:: What the task asks ::
Please copy out all lines of the entries that contain the word "linecap".

Material to process Block Start

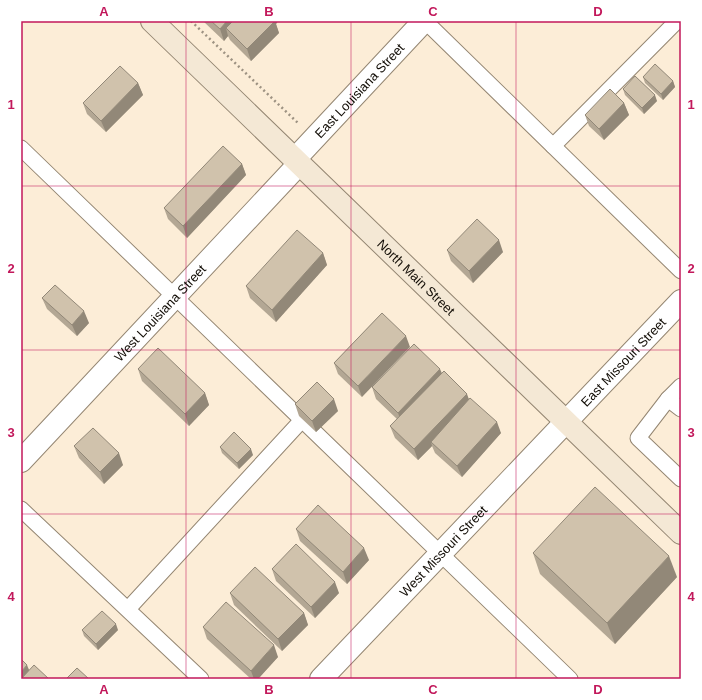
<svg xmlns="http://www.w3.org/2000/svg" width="702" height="700" font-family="Arial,sans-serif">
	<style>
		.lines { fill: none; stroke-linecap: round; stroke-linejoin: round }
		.lane-casing { stroke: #948672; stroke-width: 17 }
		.street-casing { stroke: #948672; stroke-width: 24 }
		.secondary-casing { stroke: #948672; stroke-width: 24 }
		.path { stroke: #9d9282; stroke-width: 2.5; stroke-dasharray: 2 3; stroke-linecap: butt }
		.lane { stroke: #fff; stroke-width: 15 }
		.street { stroke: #fff; stroke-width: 22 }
		.secondary { stroke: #f4e8d5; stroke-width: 22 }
		.wall { fill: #b3a794 }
		.shaded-wall { fill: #928878 }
		.building { fill: #d0c2ac; stroke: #928878 }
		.grid { fill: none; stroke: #c2185b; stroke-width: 1; stroke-opacity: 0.55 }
		.labels { text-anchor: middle; stroke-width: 4; stroke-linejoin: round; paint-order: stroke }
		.street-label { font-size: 13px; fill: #110c05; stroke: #fff }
		.neatline { fill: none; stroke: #c2185b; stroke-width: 1.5 }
		.grid-label { font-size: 13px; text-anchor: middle; font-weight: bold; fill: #c2185b }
	</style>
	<rect width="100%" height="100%" fill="#fcedd7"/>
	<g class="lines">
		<defs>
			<g id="lane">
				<polyline points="425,21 681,271"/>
				<polyline points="553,146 677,21"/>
				<polyline points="21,148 570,679"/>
				<polyline points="681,386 668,399 638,438 681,479"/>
				<polyline points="668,399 681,409"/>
				<polyline points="21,509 201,679"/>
				<polyline points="128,609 302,420"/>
			</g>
			<g id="street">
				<path id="s1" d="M295 159 424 21"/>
				<path id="s2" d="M21 461 299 164"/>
				<path id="s3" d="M321 679 681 301"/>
			</g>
			<g id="secondary">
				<path id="s4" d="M152 21 681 533"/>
			</g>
		</defs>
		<use href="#lane" class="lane-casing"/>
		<use href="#street" class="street-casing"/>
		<use href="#secondary" class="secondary-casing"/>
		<polyline class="path" points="191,21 298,123"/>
		<use href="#lane" class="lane"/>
		<use href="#street" class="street"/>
		<use href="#secondary" class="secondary"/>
	</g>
	<g class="wall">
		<polygon points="203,21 278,21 276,24 279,33 251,61 230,40 228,36 224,41"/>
		<polygon points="643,77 673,81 675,87 663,100 645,83"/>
		<polygon points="138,83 143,95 106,132 87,114 83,103"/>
		<polygon points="623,89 657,101 644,114 625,95"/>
		<polygon points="624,103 629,115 604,140 589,126 585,115"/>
		<polygon points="242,164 246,175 187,238 168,219 164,208"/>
		<polygon points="447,250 503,252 473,283 451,261"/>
		<polygon points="323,253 327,265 276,322 250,298 246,286"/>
		<polygon points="42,298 89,323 77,336 47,309"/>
		<polygon points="382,313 362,397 338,374 334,363"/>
		<polygon points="138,369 205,393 209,405 189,426 142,381"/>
		<polygon points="442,373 469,399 501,433 462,477 435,453 432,446 418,460 395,438 390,426 397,419 376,399 372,387"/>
		<polygon points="295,404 338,411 316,432 299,416"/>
		<polygon points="74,446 123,465 104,484 79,458"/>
		<polygon points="220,447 253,455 239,469 222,453"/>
		<polygon points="296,529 369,560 347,584 300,541"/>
		<polygon points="533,553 677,577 615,644 540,574"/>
		<polygon points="272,569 339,593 315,618 276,581"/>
		<polygon points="230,593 304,613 308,625 282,651 234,605"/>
		<polygon points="203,627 278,657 258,679 251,679 207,639"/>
		<polygon points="82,630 118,630 98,650 84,636"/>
	</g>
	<g class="shaded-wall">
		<polygon points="227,21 242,21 226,28 228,36 224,41 220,29"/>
		<polygon points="271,21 278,21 276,24 279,33 251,61 247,49"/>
		<polygon points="673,81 675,87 663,100 661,94"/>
		<polygon points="138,83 143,95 106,132 101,121"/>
		<polygon points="655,95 657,101 644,114 642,108"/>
		<polygon points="624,103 629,115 604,140 599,129"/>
		<polygon points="242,164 246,175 187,238 183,226"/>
		<polygon points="499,240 503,252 473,283 469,271"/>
		<polygon points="323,253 327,265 276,322 272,310"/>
		<polygon points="84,311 89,323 77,336 72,325"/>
		<polygon points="406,336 410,347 362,397 358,386"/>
		<polygon points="440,369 445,380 402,424 398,413"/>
		<polygon points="205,393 209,405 189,426 185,414"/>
		<polygon points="467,394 471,405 431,442 432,446 418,460 414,449"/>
		<polygon points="334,399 338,411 316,432 312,421"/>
		<polygon points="497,422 501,433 462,477 457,466"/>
		<polygon points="251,449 253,455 239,469 237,463"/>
		<polygon points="119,453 123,465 104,484 100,472"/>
		<polygon points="364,548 369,560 347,584 343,572"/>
		<polygon points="669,556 677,577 615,644 607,623"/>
		<polygon points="335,582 339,593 315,618 311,607"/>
		<polygon points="304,613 308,625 282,651 278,639"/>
		<polygon points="116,624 118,630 98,650 96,644"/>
		<polygon points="274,645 278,657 258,679 254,679 251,671"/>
		<polygon points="27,665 32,677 21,679 21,672"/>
	</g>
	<g class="building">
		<polygon points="211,21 227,21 220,29"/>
		<polygon points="233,21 275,21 247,49 226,28"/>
		<polygon points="655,64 673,81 661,94 643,77"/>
		<polygon points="120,66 138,83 101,121 83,103"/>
		<polygon points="635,76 655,95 642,108 623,89"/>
		<polygon points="610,89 624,103 599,129 585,115"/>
		<polygon points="223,146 242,164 183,226 164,208"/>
		<polygon points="477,219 499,240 469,271 447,250"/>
		<polygon points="297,230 323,253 272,310 246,286"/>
		<polygon points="55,285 84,311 72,325 42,298"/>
		<polygon points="382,313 406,336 358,386 334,363"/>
		<polygon points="414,344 440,369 398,413 372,387"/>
		<polygon points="158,348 205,393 185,414 138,369"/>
		<polygon points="444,371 467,394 414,449 390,426"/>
		<polygon points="317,382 334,399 312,421 295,404"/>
		<polygon points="470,398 497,422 457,466 431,442"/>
		<polygon points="93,428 119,453 100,472 74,446"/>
		<polygon points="234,432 251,449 237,463 220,447"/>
		<polygon points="595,487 669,556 607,623 533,553"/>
		<polygon points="318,505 364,548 343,572 296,529"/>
		<polygon points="296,544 335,582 311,607 272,569"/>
		<polygon points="255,567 304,613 278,639 230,593"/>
		<polygon points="226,602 274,645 251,671 203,627"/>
		<polygon points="102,611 116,624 96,644 82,630"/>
		<polygon points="21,659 27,665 21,672"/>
		<polygon points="34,665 49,679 21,679"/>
		<polygon points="77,668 89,679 66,679"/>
	</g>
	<path class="grid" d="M186 21V679M351 21V679M516 21V679M21 186H681M21 350H681M21 514H681"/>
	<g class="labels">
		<g class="street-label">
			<text dy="5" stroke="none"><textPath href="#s1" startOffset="94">East Louisiana Street</textPath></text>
			<text dy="5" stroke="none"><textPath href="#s4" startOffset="368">North Main Street</textPath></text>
			<text dy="5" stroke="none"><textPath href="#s2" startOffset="203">West Louisiana Street</textPath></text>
			<text dy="5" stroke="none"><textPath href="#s3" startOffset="438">East Missouri Street</textPath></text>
			<text dy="5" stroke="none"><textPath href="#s3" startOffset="177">West Missouri Street</textPath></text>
		</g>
	</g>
	<rect width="702" height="700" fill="none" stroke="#ffffff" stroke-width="44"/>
	<rect x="22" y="22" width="658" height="656" class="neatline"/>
	<g class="grid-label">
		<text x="104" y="16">A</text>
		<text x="269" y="16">B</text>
		<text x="433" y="16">C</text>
		<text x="598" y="16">D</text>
		<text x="11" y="109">1</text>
		<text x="691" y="109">1</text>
		<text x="11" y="273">2</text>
		<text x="691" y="273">2</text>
		<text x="11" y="437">3</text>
		<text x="691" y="437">3</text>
		<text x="11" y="601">4</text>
		<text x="691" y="601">4</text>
		<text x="104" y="694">A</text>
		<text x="269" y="694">B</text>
		<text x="433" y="694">C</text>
		<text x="598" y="694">D</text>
	</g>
</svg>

Material to process Block End

:: Exercise output ::
		.lines { fill: none; stroke-linecap: round; stroke-linejoin: round }
		.path { stroke: #9d9282; stroke-width: 2.5; stroke-dasharray: 2 3; stroke-linecap: butt }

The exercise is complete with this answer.